Supplied records:
· · · · · · ·

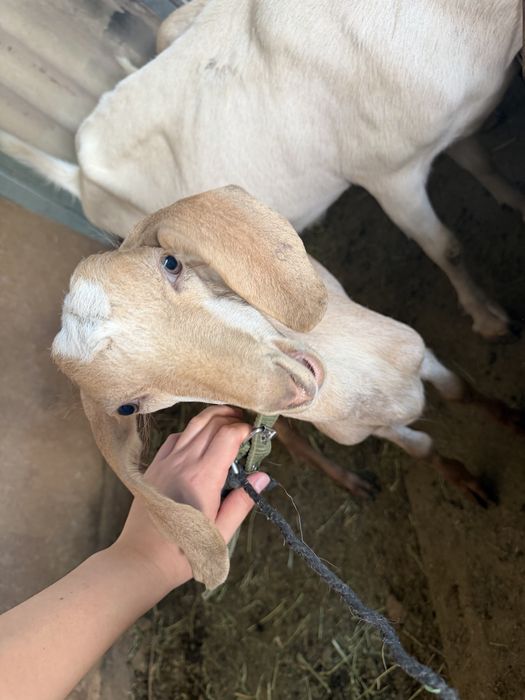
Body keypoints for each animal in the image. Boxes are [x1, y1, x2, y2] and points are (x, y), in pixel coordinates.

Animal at [1, 0, 523, 338]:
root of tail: (79, 176)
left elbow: (485, 164)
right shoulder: (390, 172)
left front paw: (513, 200)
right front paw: (489, 319)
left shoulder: (458, 128)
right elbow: (445, 247)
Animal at [52, 186, 498, 590]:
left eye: (171, 263)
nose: (294, 388)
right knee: (296, 444)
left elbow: (460, 391)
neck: (364, 387)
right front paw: (470, 484)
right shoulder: (369, 428)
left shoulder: (422, 353)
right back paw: (354, 483)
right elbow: (424, 448)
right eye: (129, 407)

· · · · · · ·

Work to be completed: The records, exactly as written but without images, should be returned.

Written solution:
Body keypoints for each animal in the image. Boxes are [x1, y1, x2, y2] and points are (x, y), in pixel coordinates.

Animal at [1, 0, 523, 338]:
root of tail: (79, 176)
left elbow: (485, 164)
right shoulder: (390, 172)
left front paw: (513, 200)
right front paw: (489, 319)
left shoulder: (458, 128)
right elbow: (445, 247)
Animal at [52, 186, 498, 590]:
left eye: (171, 263)
nose: (294, 388)
right knee: (296, 444)
left elbow: (460, 391)
neck: (364, 387)
right front paw: (470, 484)
right shoulder: (369, 428)
left shoulder: (422, 353)
right back paw: (354, 483)
right elbow: (424, 448)
right eye: (129, 407)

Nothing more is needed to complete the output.